Reading passage:
=-=-=

The Bradys is an American comedy-drama television series that aired on CBS from February 9 to March 9, 1990. The series is a sequel and continuation of the original 1969-1974 sitcomThe Brady Bunch, focusing on its main characters as adults, and was the second such continuation after the short-lived 1981 sitcom The Brady Brides. Airing on Friday nights, The Bradys failed in the ratings against the popular TGIF lineup on ABC and was canceled after one month, with the last of six produced episodes airing on March 9, 1990. In its short run, the show went through three different theme songs based on that of The Brady Bunch, the last featuring revised lyrics sung by Florence Henderson.
Jonathan Taylor Thomas as Kevin Brady, Greg's and Nora's son
Michael Melby as Mickey Logan, Marcia's and Wally's son
Jaclyn Bernstein as Jessica Logan, Marcia's and Wally's daughter
Valerie Ick as Patty Covington, Jan's and Philip's adopted daughter from Korea
Influence and casting
In 1988, CBS commissioned a Brady Bunch reunion telefilm for its Christmas season programming. A Very Brady Christmas premiered on December 18, 1988 and drew a 25.1 rating and 39 share, very high ratings for a television film at the time. The success of the film convinced series creator Sherwood Schwartz that a new Brady family TV series could be a hit, and work began on the show in December 1989. CBS re-aired A Very Brady Christmas on December 22, 1989, using it as a promotional tool for the upcoming new show. Robert Reed, Florence Henderson, Ann B. Davis, Barry Williams, Christopher Knight, Eve Plumb, Mike Lookinland and Susan Olsen all returned in their original Brady Bunch roles, and Jerry Houser and Ron Kuhlman reprised their roles from The Brady Brides. Leah Ayres played Marcia because Maureen McCormick declined the role.

=-=-=

Chart comprehension data
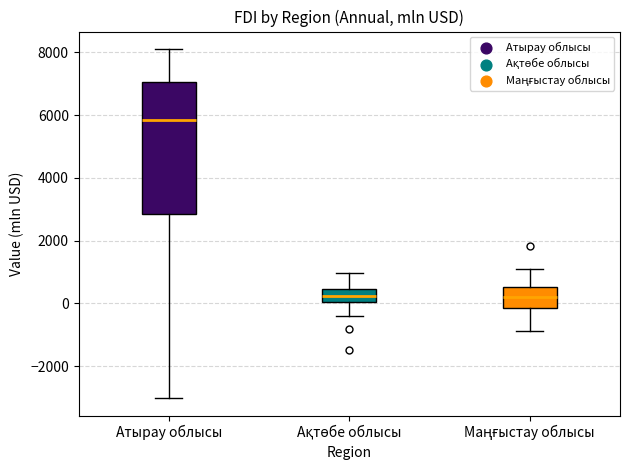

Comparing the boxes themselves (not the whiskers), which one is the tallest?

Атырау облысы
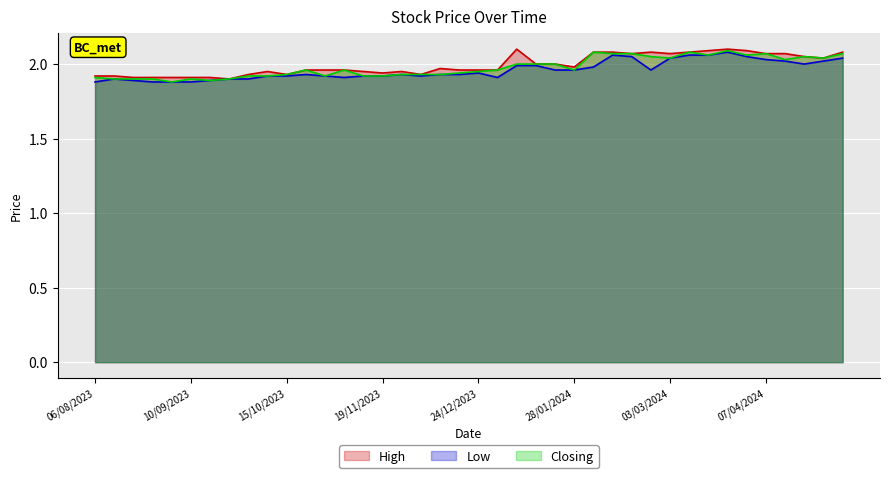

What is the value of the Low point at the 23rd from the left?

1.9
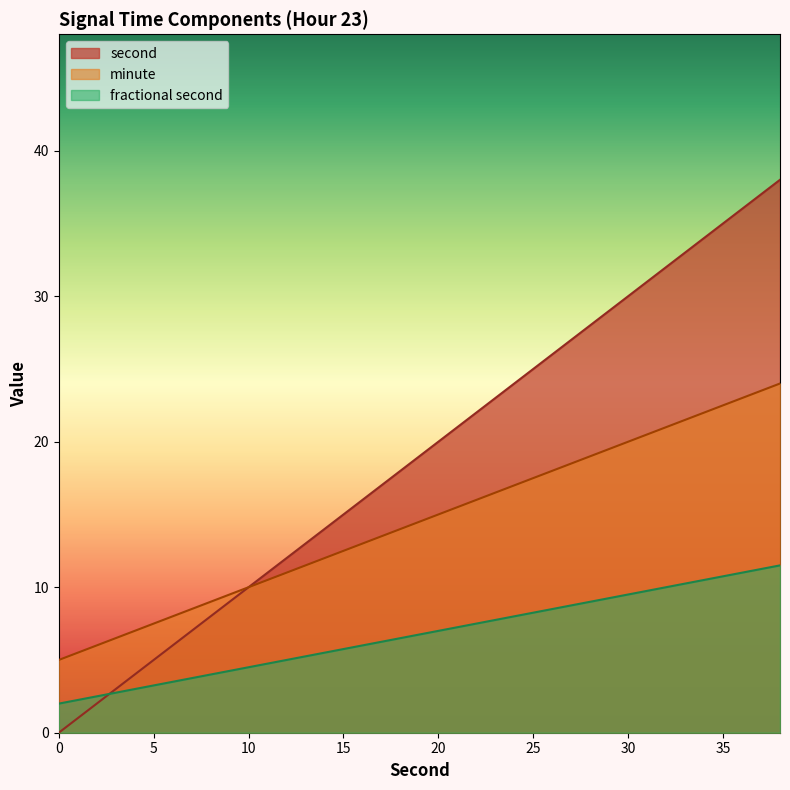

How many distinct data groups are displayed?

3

=-=-=

Questions on the material:
(1) According to the text about The Bradys, why did Leah Ayres play Marcia rather than the original actress?
(2) Arrange the lines of the records as a numbered list, starting at the line that contains "What is the value" and continuing through the end of the records, with blank lines and pictures left out.

Response list:
(1) Leah Ayres played Marcia because Maureen McCormick declined the role.

(2)
1. What is the value of the Low point at the 23rd from the left?
2. 1.9
3. How many distinct data groups are displayed?
4. 3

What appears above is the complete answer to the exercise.